I lavoratori sono come moscerini della frutta
intrappolati in una ragnatela. Le famiglie povere e rurali mandano i loro figli
in città per guadagnare dei soldi e mentono sulla loro età per farli lavorare
in una fabbrica. Dei 250 dollari guadagnati facendo gli straordinari, ne
mandano 200 a casa. Con questi, i loro genitori riescono a pagare i debiti, a
nutrire ed educare i figli più piccoli. Tre o quattro operai condividono una
stanza da 30 dollari e mangiano ogni giorno tre pasti comprati da venditori
ambulanti. Si lasciano alle spalle casa e famiglia, perdono l’opportunità
dell’istruzione, vivono una vita legata a una macchina da cucire, trascorrono
la loro gioventù diventando vecchi, solo per migliorare a malapena la loro vita
e quella della loro famiglia.

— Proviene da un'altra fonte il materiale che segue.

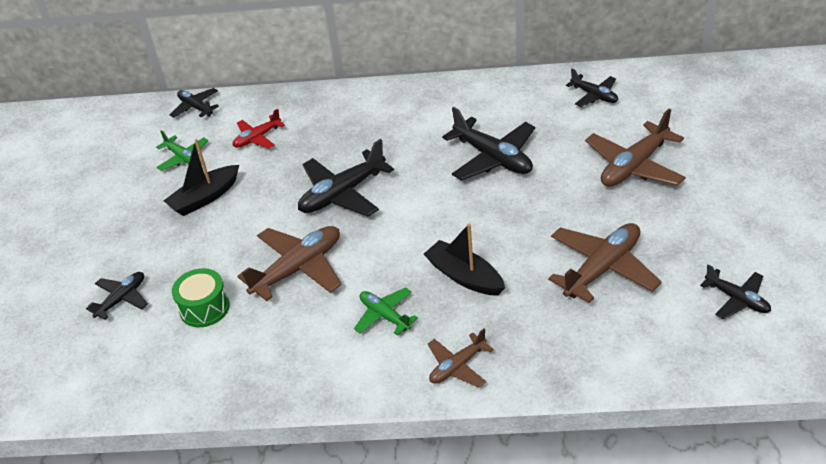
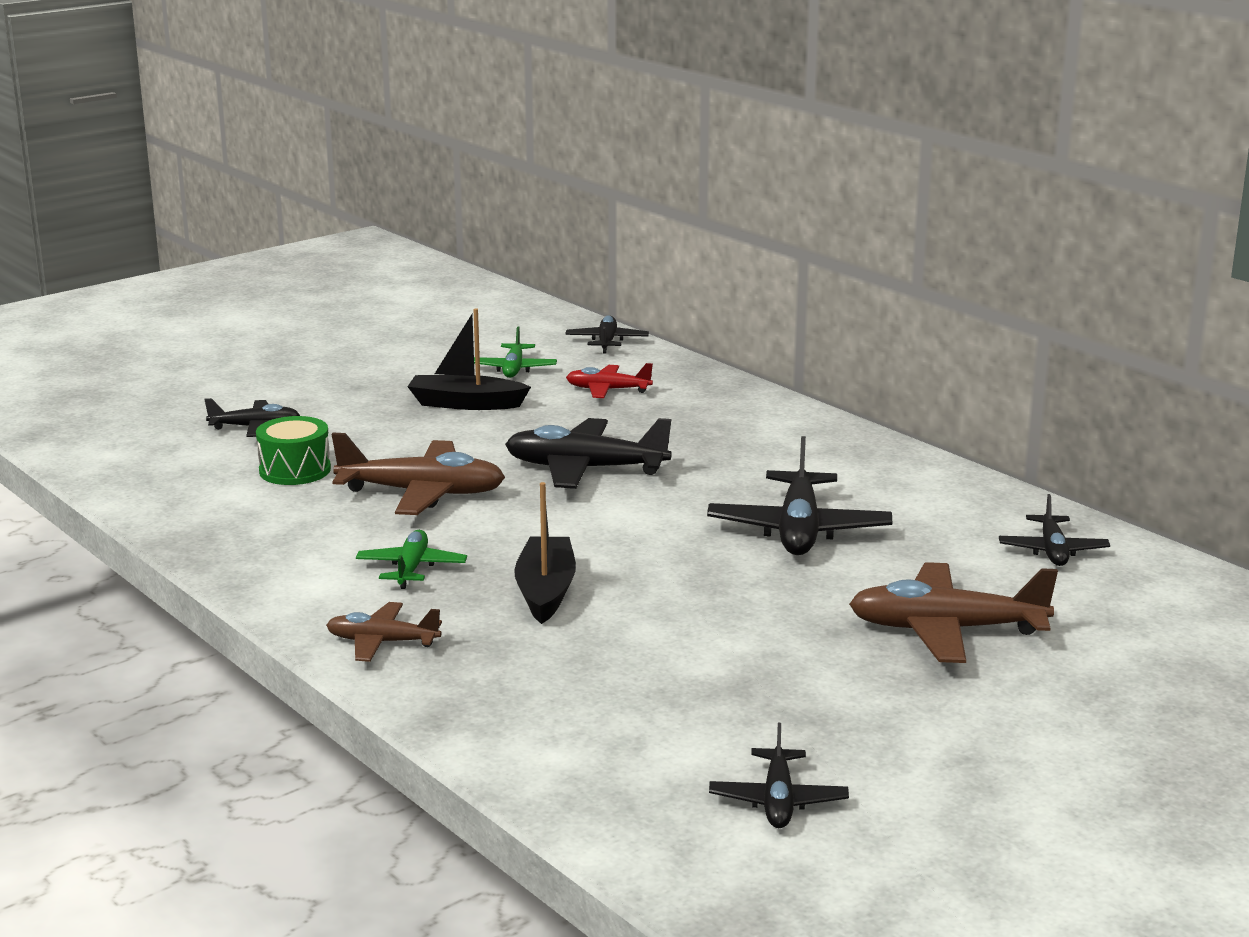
camera: 45 degrees right, 20 degrees down
(602, 269) = (693, 677): brown plane -> none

Osservandoli dal di dentro di una fabbrica, ho
capito cosa è essenziale per loro: alfabetizzazione, igiene, salute e reddito
stabile.

Nel gennaio 2020, ho lasciato la fabbrica per aprire una scuola serale, dal nome RUOM (“Insieme”), che offre corsi di alfabetizzazione. Gli operai vengono alle 6 del pomeriggio dopo 10 ore di lavoro; mangiamo, ridiamo insieme e studiamo l’alfabeto Khmer.
Recentemente ho ripreso a insegnare filosofia dell’Asia orientale all’Università Reale di Phnom Penh. Il mio desiderio è che gli studenti lavoratori continuino a incontrarsi e a svolgere le loro attività per conto proprio.

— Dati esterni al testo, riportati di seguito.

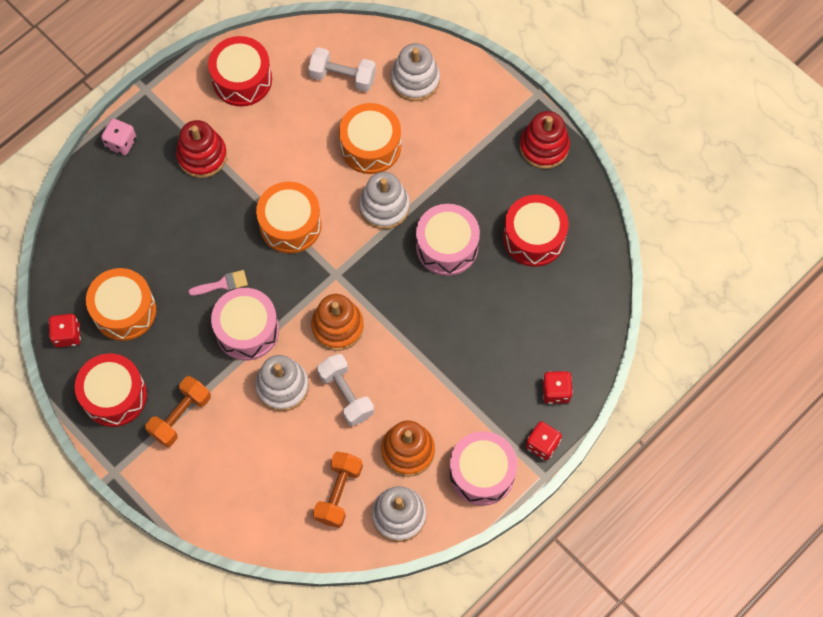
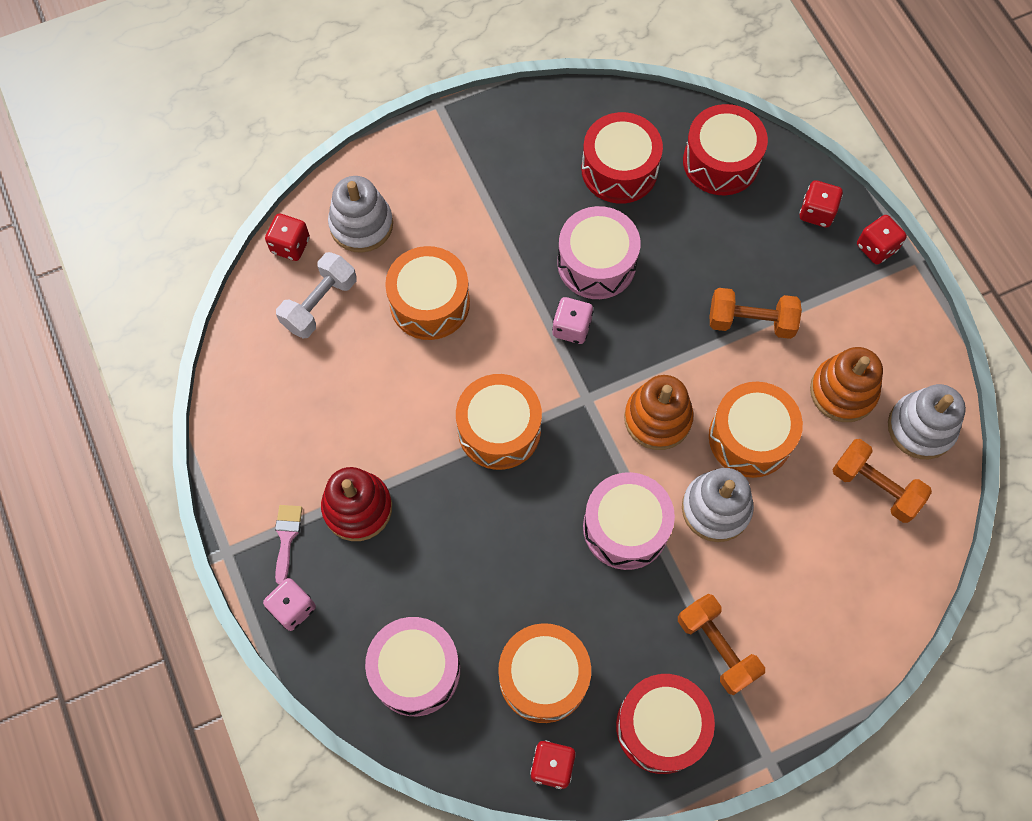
camera: 70 degrees left, 0 degrees up
(222, 284) = (551, 538): pink brush -> pink brush (286, 537)
(242, 79) = (268, 424): red drum -> red drum (721, 162)
(346, 394) = (750, 437): white dumbbell -> orange drum
(380, 41) = (290, 245): none -> red dice
(384, 206) = (517, 314): white stacking toy -> none
(387, 246) = (571, 328): none -> pink dice
(441, 369) = (751, 321): none -> orange dumbbell
(482, 473) = (893, 321): pink drum -> pink drum (415, 670)
(544, 147) = (508, 120): red stacking toy -> none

Ma l’incarnazione di Gesù include il tradimento e la
sofferenza, e lo stesso vale per la mia. Pensavo che passare del tempo insieme
ai lavoratori mi avrebbe avvicinato a loro, ma in fondo ero un estraneo. Ho
vissuto in Cambogia e parlato la loro lingua più a lungo di loro, eppure non
sono mai stato uno di loro.

Come nell’incarnazione di Gesù, la morte arriva alla fine, morendo al vecchio sé. Attraverso l’incarnazione come operaio, il mio corpo è nato di nuovo. L’acufene e l’insonnia che mi avevano ‘ucciso’ per anni sono spariti, sostituiti da dolori alle spalle e prurito alla pelle, probabilmente a causa dei pesanti rotoli di tessuto e degli ambienti tossici.
Prima non riuscivo a capacitarmi del perché non
potessero andare in bagno, perché dovessero fare gli straordinari, perché si
ammalassero così spesso, perché bevessero birra, perché cantassero al karaoke a
squarciagola dopo il lavoro, perché si truccassero pesantemente e indossassero
abiti succinti, perché non sapessero leggere e scrivere, perché non potessero
risparmiare... Dall’altra parte del muro, c’era una ragnatela. Ora il mio occhio
la vede. È diventata visibile quando ho messo piede sullo stesso terreno su cui
stavano loro e li ho guardati faccia a faccia, sudando il loro stesso sudore.